▸ **EXERCISE DESCRIPTION**: Copy all of the records word for word.

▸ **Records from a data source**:
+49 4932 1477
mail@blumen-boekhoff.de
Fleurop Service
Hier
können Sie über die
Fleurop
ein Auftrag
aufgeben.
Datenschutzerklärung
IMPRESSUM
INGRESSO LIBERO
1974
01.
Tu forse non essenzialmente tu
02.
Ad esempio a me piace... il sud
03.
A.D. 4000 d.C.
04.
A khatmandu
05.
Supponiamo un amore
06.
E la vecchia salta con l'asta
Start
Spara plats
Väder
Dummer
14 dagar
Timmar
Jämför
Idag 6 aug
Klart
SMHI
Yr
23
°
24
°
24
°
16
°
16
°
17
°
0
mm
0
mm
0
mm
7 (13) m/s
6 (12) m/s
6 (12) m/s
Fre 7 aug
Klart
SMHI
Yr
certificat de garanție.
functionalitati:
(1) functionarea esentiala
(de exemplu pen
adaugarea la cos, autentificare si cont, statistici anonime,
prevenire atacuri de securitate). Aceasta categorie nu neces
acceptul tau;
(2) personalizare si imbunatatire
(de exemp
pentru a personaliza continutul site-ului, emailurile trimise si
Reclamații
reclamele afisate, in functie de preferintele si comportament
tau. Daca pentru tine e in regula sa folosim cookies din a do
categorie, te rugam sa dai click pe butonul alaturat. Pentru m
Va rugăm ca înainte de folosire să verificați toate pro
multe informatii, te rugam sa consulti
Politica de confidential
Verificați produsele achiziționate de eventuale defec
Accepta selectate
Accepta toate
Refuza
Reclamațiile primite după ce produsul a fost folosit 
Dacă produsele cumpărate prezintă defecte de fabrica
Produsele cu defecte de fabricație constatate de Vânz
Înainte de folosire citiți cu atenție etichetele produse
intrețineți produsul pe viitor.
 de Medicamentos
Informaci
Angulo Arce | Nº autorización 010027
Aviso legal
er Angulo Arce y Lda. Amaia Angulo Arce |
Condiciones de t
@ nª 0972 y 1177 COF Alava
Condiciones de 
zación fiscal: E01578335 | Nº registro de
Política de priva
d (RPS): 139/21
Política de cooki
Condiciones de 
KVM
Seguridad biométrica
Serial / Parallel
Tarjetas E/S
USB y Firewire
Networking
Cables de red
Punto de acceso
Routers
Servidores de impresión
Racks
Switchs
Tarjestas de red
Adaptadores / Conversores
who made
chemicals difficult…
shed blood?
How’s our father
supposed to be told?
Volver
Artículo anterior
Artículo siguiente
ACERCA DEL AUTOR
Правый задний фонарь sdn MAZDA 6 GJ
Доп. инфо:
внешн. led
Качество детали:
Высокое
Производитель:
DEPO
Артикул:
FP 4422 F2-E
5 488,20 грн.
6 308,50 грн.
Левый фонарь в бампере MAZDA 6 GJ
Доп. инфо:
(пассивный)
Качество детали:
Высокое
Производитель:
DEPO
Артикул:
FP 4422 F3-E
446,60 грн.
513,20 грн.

▸ **FINISHED TASK**:
+49 4932 1477
mail@blumen-boekhoff.de
Fleurop Service
Hier
können Sie über die
Fleurop
ein Auftrag
aufgeben.
Datenschutzerklärung
IMPRESSUM
INGRESSO LIBERO
1974
01.
Tu forse non essenzialmente tu
02.
Ad esempio a me piace... il sud
03.
A.D. 4000 d.C.
04.
A khatmandu
05.
Supponiamo un amore
06.
E la vecchia salta con l'asta
Start
Spara plats
Väder
Dummer
14 dagar
Timmar
Jämför
Idag 6 aug
Klart
SMHI
Yr
23
°
24
°
24
°
16
°
16
°
17
°
0
mm
0
mm
0
mm
7 (13) m/s
6 (12) m/s
6 (12) m/s
Fre 7 aug
Klart
SMHI
Yr
certificat de garanție.
functionalitati:
(1) functionarea esentiala
(de exemplu pen
adaugarea la cos, autentificare si cont, statistici anonime,
prevenire atacuri de securitate). Aceasta categorie nu neces
acceptul tau;
(2) personalizare si imbunatatire
(de exemp
pentru a personaliza continutul site-ului, emailurile trimise si
Reclamații
reclamele afisate, in functie de preferintele si comportament
tau. Daca pentru tine e in regula sa folosim cookies din a do
categorie, te rugam sa dai click pe butonul alaturat. Pentru m
Va rugăm ca înainte de folosire să verificați toate pro
multe informatii, te rugam sa consulti
Politica de confidential
Verificați produsele achiziționate de eventuale defec
Accepta selectate
Accepta toate
Refuza
Reclamațiile primite după ce produsul a fost folosit 
Dacă produsele cumpărate prezintă defecte de fabrica
Produsele cu defecte de fabricație constatate de Vânz
Înainte de folosire citiți cu atenție etichetele produse
intrețineți produsul pe viitor.
 de Medicamentos
Informaci
Angulo Arce | Nº autorización 010027
Aviso legal
er Angulo Arce y Lda. Amaia Angulo Arce |
Condiciones de t
@ nª 0972 y 1177 COF Alava
Condiciones de 
zación fiscal: E01578335 | Nº registro de
Política de priva
d (RPS): 139/21
Política de cooki
Condiciones de 
KVM
Seguridad biométrica
Serial / Parallel
Tarjetas E/S
USB y Firewire
Networking
Cables de red
Punto de acceso
Routers
Servidores de impresión
Racks
Switchs
Tarjestas de red
Adaptadores / Conversores
who made
chemicals difficult…
shed blood?
How’s our father
supposed to be told?
Volver
Artículo anterior
Artículo siguiente
ACERCA DEL AUTOR
Правый задний фонарь sdn MAZDA 6 GJ
Доп. инфо:
внешн. led
Качество детали:
Высокое
Производитель:
DEPO
Артикул:
FP 4422 F2-E
5 488,20 грн.
6 308,50 грн.
Левый фонарь в бампере MAZDA 6 GJ
Доп. инфо:
(пассивный)
Качество детали:
Высокое
Производитель:
DEPO
Артикул:
FP 4422 F3-E
446,60 грн.
513,20 грн.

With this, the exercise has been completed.